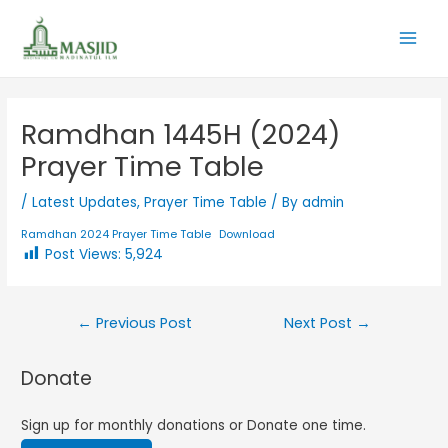
Ramdhan 1445H (2024)
Prayer Time Table
/
Latest Updates
,
Prayer Time Table
/ By
admin
Ramdhan 2024 Prayer Time Table
Download
Post Views:
5,924
←
Previous Post
Next Post
→
Donate
Sign up for monthly donations or Donate one time.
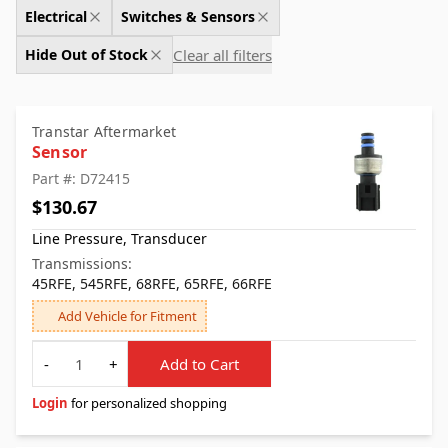
Electrical
Switches & Sensors
Clear all filters
Hide Out of Stock
Transtar Aftermarket
Sensor
Part #: D72415
$130.67
Line Pressure, Transducer
Transmissions:
45RFE, 545RFE, 68RFE, 65RFE, 66RFE
Add Vehicle for Fitment
Quantity
-
+
Add to Cart
Login
for personalized shopping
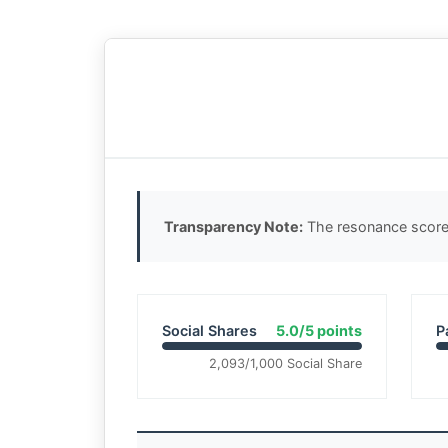
Transparency Note:
The resonance score 
Social Shares
5.0/5 points
P
2,093/1,000 Social Share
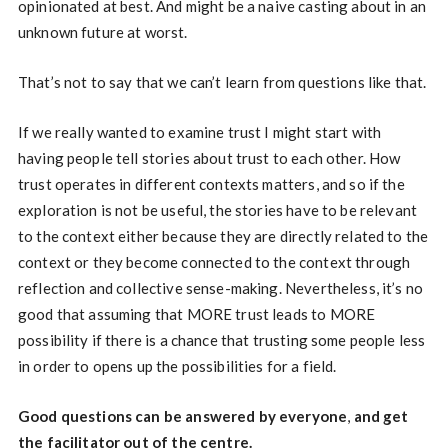
opinionated at best. And might be a naive casting about in an
unknown future at worst.
That’s not to say that we can’t learn from questions like that.
If we really wanted to examine trust I might start with
having people tell stories about trust to each other. How
trust operates in different contexts matters, and so if the
exploration is not be useful, the stories have to be relevant
to the context either because they are directly related to the
context or they become connected to the context through
reflection and collective sense-making. Nevertheless, it’s no
good that assuming that MORE trust leads to MORE
possibility if there is a chance that trusting some people less
in order to opens up the possibilities for a field.
Good questions can be answered by everyone
,
and get
the facilitator out of the centre.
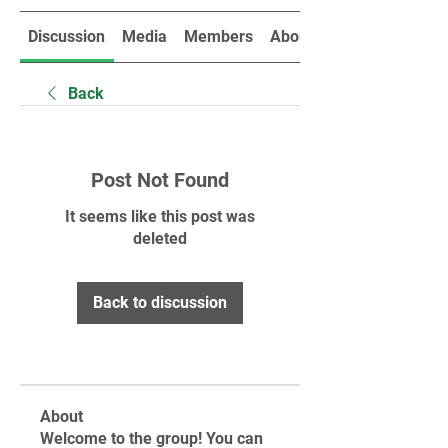
Discussion
Media
Members
About
Back
Post Not Found
It seems like this post was
deleted
Back to discussion
About
Welcome to the group! You can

--- Try it ---
Reproduce the text of the listing above with "Prayer Time Table" switched to "Prayer Schedule" and every other line unchanged. Leave out the picture markers.

--- Solution ---
Ramdhan 1445H (2024)
Prayer Schedule
/
Latest Updates
,
Prayer Schedule
/ By
admin
Ramdhan 2024 Prayer Schedule
Download
Post Views:
5,924
←
Previous Post
Next Post
→
Donate
Sign up for monthly donations or Donate one time.
Electrical
Switches & Sensors
Clear all filters
Hide Out of Stock
Transtar Aftermarket
Sensor
Part #: D72415
$130.67
Line Pressure, Transducer
Transmissions:
45RFE, 545RFE, 68RFE, 65RFE, 66RFE
Add Vehicle for Fitment
Quantity
-
+
Add to Cart
Login
for personalized shopping
Transparency Note:
The resonance score 
Social Shares
5.0/5 points
P
2,093/1,000 Social Share
opinionated at best. And might be a naive casting about in an
unknown future at worst.
That’s not to say that we can’t learn from questions like that.
If we really wanted to examine trust I might start with
having people tell stories about trust to each other. How
trust operates in different contexts matters, and so if the
exploration is not be useful, the stories have to be relevant
to the context either because they are directly related to the
context or they become connected to the context through
reflection and collective sense-making. Nevertheless, it’s no
good that assuming that MORE trust leads to MORE
possibility if there is a chance that trusting some people less
in order to opens up the possibilities for a field.
Good questions can be answered by everyone
,
and get
the facilitator out of the centre.
Discussion
Media
Members
About
Back
Post Not Found
It seems like this post was
deleted
Back to discussion
About
Welcome to the group! You can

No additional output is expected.